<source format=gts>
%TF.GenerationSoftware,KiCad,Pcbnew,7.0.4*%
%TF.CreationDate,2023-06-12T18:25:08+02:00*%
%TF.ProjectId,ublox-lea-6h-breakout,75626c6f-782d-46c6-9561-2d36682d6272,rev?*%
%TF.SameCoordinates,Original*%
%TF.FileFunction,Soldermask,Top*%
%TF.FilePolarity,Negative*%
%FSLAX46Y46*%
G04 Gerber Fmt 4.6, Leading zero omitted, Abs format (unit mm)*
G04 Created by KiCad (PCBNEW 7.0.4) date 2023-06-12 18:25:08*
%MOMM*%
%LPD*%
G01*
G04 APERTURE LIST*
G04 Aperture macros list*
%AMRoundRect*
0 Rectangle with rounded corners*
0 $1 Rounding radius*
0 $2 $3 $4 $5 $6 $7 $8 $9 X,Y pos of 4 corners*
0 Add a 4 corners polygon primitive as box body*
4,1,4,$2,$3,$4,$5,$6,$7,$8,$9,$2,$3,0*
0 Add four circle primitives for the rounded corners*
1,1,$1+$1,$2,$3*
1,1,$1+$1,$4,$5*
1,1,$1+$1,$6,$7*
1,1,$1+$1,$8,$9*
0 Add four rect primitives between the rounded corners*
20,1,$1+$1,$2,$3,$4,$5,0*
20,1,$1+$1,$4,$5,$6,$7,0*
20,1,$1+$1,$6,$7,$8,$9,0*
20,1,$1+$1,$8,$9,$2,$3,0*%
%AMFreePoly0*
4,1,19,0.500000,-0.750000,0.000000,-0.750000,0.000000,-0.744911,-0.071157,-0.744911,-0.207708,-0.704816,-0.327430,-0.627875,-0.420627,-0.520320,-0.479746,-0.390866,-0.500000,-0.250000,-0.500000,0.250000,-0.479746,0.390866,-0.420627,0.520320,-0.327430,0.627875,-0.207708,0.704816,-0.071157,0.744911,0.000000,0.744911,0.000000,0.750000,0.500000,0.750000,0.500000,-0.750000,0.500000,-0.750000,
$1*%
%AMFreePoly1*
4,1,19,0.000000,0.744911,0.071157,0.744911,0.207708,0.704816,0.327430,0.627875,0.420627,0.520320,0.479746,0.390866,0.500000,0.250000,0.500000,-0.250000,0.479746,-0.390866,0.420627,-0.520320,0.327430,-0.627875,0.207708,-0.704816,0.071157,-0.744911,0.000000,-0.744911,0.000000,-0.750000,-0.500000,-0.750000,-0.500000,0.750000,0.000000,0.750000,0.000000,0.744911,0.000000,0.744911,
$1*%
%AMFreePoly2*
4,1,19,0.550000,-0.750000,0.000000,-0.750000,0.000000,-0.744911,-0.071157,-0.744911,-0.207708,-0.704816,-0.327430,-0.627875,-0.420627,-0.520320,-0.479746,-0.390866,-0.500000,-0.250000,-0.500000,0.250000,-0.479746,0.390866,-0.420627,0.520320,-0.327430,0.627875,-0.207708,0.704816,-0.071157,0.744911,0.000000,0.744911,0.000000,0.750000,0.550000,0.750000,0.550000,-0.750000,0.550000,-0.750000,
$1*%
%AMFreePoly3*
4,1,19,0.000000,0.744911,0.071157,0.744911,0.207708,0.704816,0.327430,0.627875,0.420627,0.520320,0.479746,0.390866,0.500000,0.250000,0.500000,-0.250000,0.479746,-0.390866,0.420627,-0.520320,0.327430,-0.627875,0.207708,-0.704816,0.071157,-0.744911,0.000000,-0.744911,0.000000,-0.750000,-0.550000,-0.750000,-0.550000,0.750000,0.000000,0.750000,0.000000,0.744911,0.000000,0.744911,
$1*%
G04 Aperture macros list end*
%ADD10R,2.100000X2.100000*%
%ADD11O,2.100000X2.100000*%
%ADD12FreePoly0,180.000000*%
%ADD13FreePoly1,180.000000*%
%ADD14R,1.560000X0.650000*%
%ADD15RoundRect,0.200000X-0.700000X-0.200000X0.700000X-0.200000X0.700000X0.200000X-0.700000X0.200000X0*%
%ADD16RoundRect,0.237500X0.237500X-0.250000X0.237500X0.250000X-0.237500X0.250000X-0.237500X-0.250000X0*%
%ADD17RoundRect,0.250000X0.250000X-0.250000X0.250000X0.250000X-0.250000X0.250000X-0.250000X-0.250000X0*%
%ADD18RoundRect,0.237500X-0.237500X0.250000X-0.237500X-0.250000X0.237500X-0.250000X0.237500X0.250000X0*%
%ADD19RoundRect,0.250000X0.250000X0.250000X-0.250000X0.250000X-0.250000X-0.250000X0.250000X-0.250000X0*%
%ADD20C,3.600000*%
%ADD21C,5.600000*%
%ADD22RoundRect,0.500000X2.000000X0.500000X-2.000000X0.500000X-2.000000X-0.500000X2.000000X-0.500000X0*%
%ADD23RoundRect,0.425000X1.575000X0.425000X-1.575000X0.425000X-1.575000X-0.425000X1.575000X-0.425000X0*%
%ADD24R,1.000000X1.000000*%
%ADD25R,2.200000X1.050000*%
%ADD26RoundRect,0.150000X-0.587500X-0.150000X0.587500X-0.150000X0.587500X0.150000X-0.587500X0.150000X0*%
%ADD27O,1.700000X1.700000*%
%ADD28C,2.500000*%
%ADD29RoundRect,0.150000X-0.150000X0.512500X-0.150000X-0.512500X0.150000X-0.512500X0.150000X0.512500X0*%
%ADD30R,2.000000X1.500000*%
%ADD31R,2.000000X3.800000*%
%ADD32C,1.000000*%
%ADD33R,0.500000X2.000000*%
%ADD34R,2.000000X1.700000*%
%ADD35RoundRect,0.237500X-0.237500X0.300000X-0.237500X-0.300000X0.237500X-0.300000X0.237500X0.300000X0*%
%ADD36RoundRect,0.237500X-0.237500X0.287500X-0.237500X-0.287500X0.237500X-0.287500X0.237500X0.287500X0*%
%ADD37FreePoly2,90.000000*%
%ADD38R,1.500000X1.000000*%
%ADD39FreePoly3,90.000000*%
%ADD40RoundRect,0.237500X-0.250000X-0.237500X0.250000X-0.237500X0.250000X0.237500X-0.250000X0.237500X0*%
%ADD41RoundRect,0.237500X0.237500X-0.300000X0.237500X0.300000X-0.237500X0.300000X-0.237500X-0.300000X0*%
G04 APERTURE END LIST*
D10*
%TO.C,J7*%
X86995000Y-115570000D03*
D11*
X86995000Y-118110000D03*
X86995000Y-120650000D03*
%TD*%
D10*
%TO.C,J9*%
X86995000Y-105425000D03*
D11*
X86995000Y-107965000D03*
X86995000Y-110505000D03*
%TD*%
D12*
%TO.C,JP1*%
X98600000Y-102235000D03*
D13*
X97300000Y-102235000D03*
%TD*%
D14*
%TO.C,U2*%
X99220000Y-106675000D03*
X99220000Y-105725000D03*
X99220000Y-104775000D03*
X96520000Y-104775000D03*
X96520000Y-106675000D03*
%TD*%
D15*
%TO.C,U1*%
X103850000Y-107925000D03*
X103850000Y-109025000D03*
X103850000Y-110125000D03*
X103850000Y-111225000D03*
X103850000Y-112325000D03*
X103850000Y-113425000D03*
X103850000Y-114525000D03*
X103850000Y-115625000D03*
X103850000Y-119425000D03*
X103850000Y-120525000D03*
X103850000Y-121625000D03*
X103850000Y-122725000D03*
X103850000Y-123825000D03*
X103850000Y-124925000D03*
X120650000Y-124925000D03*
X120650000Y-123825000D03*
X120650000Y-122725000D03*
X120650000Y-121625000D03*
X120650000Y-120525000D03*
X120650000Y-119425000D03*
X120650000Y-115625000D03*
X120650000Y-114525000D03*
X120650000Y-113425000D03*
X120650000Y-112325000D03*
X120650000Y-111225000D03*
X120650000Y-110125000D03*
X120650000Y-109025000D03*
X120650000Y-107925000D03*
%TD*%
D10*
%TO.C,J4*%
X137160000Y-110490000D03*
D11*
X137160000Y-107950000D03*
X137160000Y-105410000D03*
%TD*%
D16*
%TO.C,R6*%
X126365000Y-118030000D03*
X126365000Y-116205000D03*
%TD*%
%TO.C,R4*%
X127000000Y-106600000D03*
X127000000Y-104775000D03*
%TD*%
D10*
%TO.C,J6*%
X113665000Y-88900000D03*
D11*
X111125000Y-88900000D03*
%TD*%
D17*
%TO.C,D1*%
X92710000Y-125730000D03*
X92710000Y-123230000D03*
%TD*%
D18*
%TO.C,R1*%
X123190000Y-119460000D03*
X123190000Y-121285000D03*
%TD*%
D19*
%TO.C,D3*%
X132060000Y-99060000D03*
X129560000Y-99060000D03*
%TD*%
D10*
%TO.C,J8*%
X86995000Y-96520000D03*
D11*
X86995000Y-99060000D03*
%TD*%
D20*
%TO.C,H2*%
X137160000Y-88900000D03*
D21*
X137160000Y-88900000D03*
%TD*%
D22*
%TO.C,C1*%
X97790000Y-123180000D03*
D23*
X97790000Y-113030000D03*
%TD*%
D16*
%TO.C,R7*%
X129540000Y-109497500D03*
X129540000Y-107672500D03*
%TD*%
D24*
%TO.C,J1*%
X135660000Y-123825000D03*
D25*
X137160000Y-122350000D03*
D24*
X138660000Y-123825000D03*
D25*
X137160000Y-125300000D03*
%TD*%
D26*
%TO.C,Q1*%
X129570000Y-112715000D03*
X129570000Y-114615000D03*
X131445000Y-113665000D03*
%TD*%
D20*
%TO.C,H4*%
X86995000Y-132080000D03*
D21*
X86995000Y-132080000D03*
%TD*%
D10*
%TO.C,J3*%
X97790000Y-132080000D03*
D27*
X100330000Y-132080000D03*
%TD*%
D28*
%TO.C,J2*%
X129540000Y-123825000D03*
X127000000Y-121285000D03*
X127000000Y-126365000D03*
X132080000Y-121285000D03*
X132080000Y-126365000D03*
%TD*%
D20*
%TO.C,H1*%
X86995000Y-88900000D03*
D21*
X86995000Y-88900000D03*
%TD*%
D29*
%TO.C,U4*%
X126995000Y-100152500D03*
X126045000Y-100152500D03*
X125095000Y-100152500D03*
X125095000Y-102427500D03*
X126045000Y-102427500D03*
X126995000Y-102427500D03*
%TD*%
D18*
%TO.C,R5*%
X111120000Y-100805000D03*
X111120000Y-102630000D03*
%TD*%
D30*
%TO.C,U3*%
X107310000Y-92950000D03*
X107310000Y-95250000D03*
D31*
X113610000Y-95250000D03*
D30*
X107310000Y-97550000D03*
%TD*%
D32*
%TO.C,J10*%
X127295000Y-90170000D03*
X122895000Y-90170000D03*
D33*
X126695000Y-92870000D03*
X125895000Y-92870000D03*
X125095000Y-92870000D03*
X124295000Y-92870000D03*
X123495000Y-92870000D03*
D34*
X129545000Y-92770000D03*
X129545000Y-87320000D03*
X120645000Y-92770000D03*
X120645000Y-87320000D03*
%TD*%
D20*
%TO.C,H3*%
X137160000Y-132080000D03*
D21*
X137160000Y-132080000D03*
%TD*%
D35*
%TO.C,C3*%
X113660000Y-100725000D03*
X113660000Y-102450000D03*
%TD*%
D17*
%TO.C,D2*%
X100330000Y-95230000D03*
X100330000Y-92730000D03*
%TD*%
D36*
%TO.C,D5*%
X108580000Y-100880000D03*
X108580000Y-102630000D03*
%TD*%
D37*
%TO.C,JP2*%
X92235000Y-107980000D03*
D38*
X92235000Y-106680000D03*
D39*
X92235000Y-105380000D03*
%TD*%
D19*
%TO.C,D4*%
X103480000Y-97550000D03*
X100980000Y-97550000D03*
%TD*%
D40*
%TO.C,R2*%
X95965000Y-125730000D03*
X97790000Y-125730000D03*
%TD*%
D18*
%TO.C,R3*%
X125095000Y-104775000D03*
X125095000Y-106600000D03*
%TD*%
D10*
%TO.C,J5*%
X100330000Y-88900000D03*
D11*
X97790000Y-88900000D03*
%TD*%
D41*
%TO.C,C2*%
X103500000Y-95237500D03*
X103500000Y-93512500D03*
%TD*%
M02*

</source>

----------------

- _Problem description_:
How many of the lines in the listing hold "corners"? Only the number should be given.

- _Exercise solution_:
5